Electronic design files:
+ + +

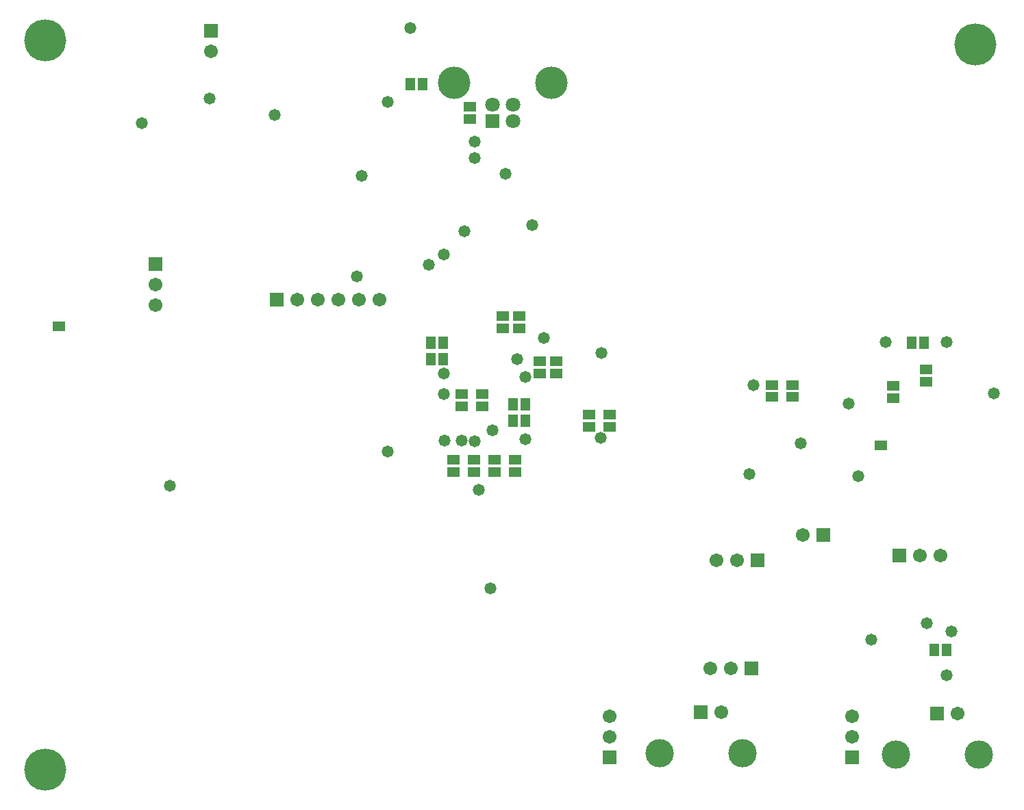
<source format=gbs>
%FSLAX25Y25*%
%MOIN*%
G70*
G01*
G75*
G04 Layer_Color=16711935*
%ADD10C,0.01200*%
%ADD11C,0.01100*%
%ADD12C,0.00800*%
%ADD13C,0.00800*%
%ADD14C,0.01200*%
%ADD15C,0.01000*%
%ADD16C,0.02000*%
%ADD17R,0.05512X0.04331*%
%ADD18R,0.04331X0.05512*%
%ADD19O,0.02362X0.05906*%
%ADD20R,0.09055X0.02362*%
%ADD21O,0.02756X0.09843*%
%ADD22R,0.07100X0.07900*%
%ADD23O,0.01181X0.07087*%
%ADD24O,0.07087X0.01181*%
%ADD25O,0.07087X0.02165*%
%ADD26R,0.01772X0.08071*%
%ADD27R,0.01772X0.08071*%
%ADD28R,0.12362X0.09055*%
%ADD29R,0.02000X0.02000*%
%ADD30R,0.04724X0.07874*%
%ADD31R,0.05906X0.05906*%
%ADD32C,0.05906*%
%ADD33R,0.05906X0.05906*%
%ADD34C,0.14961*%
%ADD35R,0.06299X0.06299*%
%ADD36C,0.06299*%
%ADD37C,0.12992*%
%ADD38C,0.05000*%
%ADD39C,0.19685*%
%ADD40C,0.04000*%
%ADD41C,0.02362*%
%ADD42C,0.00984*%
%ADD43C,0.00787*%
%ADD44C,0.00098*%
%ADD45C,0.00098*%
%ADD46R,0.06312X0.05131*%
%ADD47R,0.05131X0.06312*%
%ADD48O,0.03162X0.06706*%
%ADD49R,0.09855X0.03162*%
%ADD50O,0.03556X0.10642*%
%ADD51R,0.07900X0.08700*%
%ADD52O,0.01981X0.07887*%
%ADD53O,0.07887X0.01981*%
%ADD54O,0.07887X0.02965*%
%ADD55R,0.02572X0.08871*%
%ADD56R,0.02572X0.08871*%
%ADD57R,0.13162X0.09855*%
%ADD58R,0.02800X0.02800*%
%ADD59R,0.05524X0.08674*%
%ADD60R,0.06706X0.06706*%
%ADD61C,0.06706*%
%ADD62R,0.06706X0.06706*%
%ADD63C,0.15761*%
%ADD64R,0.07099X0.07099*%
%ADD65C,0.07099*%
%ADD66C,0.13792*%
%ADD67C,0.05800*%
%ADD68C,0.20485*%
D46*
X452000Y469047D02*
D03*
Y474953D02*
D03*
X442000Y474953D02*
D03*
Y469047D02*
D03*
X432000D02*
D03*
Y474953D02*
D03*
X422000Y474953D02*
D03*
Y469047D02*
D03*
X436000Y501047D02*
D03*
Y506953D02*
D03*
X426000D02*
D03*
Y501047D02*
D03*
X446000Y539047D02*
D03*
Y544953D02*
D03*
X454000D02*
D03*
Y539047D02*
D03*
X464000Y522953D02*
D03*
Y517047D02*
D03*
X472000D02*
D03*
Y522953D02*
D03*
X488000Y496953D02*
D03*
Y491047D02*
D03*
X498000D02*
D03*
Y496953D02*
D03*
X577000Y505547D02*
D03*
Y511453D02*
D03*
X587000D02*
D03*
Y505547D02*
D03*
X630000Y482000D02*
D03*
X652000Y513047D02*
D03*
Y518953D02*
D03*
X636000Y510953D02*
D03*
Y505047D02*
D03*
X430000Y641047D02*
D03*
Y646953D02*
D03*
X230000Y540000D02*
D03*
D47*
X451047Y494000D02*
D03*
X456953D02*
D03*
Y502000D02*
D03*
X451047D02*
D03*
X416953Y524000D02*
D03*
X411047D02*
D03*
Y532000D02*
D03*
X416953D02*
D03*
X406953Y658000D02*
D03*
X401047D02*
D03*
X645047Y532000D02*
D03*
X650953D02*
D03*
X656047Y382500D02*
D03*
X661953D02*
D03*
D60*
X567000Y373500D02*
D03*
X570000Y426000D02*
D03*
X602000Y438500D02*
D03*
X639000Y428500D02*
D03*
X336000Y553000D02*
D03*
D61*
X498000Y340000D02*
D03*
Y350000D02*
D03*
X547000Y373500D02*
D03*
X552343Y352000D02*
D03*
X557000Y373500D02*
D03*
X616000Y350000D02*
D03*
Y340000D02*
D03*
X667343Y351500D02*
D03*
X659000Y428500D02*
D03*
X649000D02*
D03*
X592000Y438500D02*
D03*
X560000Y426000D02*
D03*
X550000D02*
D03*
X386000Y553000D02*
D03*
X376000D02*
D03*
X366000D02*
D03*
X356000D02*
D03*
X346000D02*
D03*
X277000Y560500D02*
D03*
Y550500D02*
D03*
X304000Y674000D02*
D03*
D62*
X498000Y330000D02*
D03*
X542500Y352000D02*
D03*
X616000Y330000D02*
D03*
X657500Y351500D02*
D03*
X304000Y684000D02*
D03*
X277000Y570500D02*
D03*
D63*
X469701Y658606D02*
D03*
X422299D02*
D03*
D64*
X441079Y640063D02*
D03*
D65*
X450921Y640063D02*
D03*
Y647937D02*
D03*
X441079D02*
D03*
D66*
X522421Y331921D02*
D03*
X562579D02*
D03*
X637421Y331421D02*
D03*
X677579D02*
D03*
D67*
X440000Y412500D02*
D03*
X434500Y460500D02*
D03*
X457000Y485000D02*
D03*
Y515500D02*
D03*
X453000Y524000D02*
D03*
X466000Y534500D02*
D03*
X494000Y527000D02*
D03*
X493752Y485748D02*
D03*
X441000Y489500D02*
D03*
X432500Y484000D02*
D03*
X417500Y507000D02*
D03*
X417827Y484307D02*
D03*
X426000Y484500D02*
D03*
X417500Y517000D02*
D03*
X390000Y479000D02*
D03*
X375000Y564500D02*
D03*
X410000Y570000D02*
D03*
X417500Y575000D02*
D03*
X427500Y586500D02*
D03*
X460500Y589500D02*
D03*
X447500Y614500D02*
D03*
X432500Y622000D02*
D03*
Y630000D02*
D03*
X401000Y685500D02*
D03*
X390000Y649500D02*
D03*
X377500Y613500D02*
D03*
X335000Y643000D02*
D03*
X303500Y651000D02*
D03*
X270500Y639000D02*
D03*
X284000Y462500D02*
D03*
X566000Y468000D02*
D03*
X591000Y483000D02*
D03*
X619000Y467000D02*
D03*
X614500Y502500D02*
D03*
X632500Y532500D02*
D03*
X662000D02*
D03*
X685000Y507500D02*
D03*
X652500Y395500D02*
D03*
X664500Y391500D02*
D03*
X662000Y370000D02*
D03*
X625500Y387500D02*
D03*
X568000Y511500D02*
D03*
D68*
X223500Y324000D02*
D03*
Y679500D02*
D03*
X676000Y677500D02*
D03*
M02*

</source>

+ + +

▶ _Activity_
As listed above, the lines from the line with "X453000Y524000D02*" to the line with "X390000Y649500D02*" are to be echoed exactly, with both ends included and nothing added.

▶ _Written solution_
X453000Y524000D02*
D03*
X466000Y534500D02*
D03*
X494000Y527000D02*
D03*
X493752Y485748D02*
D03*
X441000Y489500D02*
D03*
X432500Y484000D02*
D03*
X417500Y507000D02*
D03*
X417827Y484307D02*
D03*
X426000Y484500D02*
D03*
X417500Y517000D02*
D03*
X390000Y479000D02*
D03*
X375000Y564500D02*
D03*
X410000Y570000D02*
D03*
X417500Y575000D02*
D03*
X427500Y586500D02*
D03*
X460500Y589500D02*
D03*
X447500Y614500D02*
D03*
X432500Y622000D02*
D03*
Y630000D02*
D03*
X401000Y685500D02*
D03*
X390000Y649500D02*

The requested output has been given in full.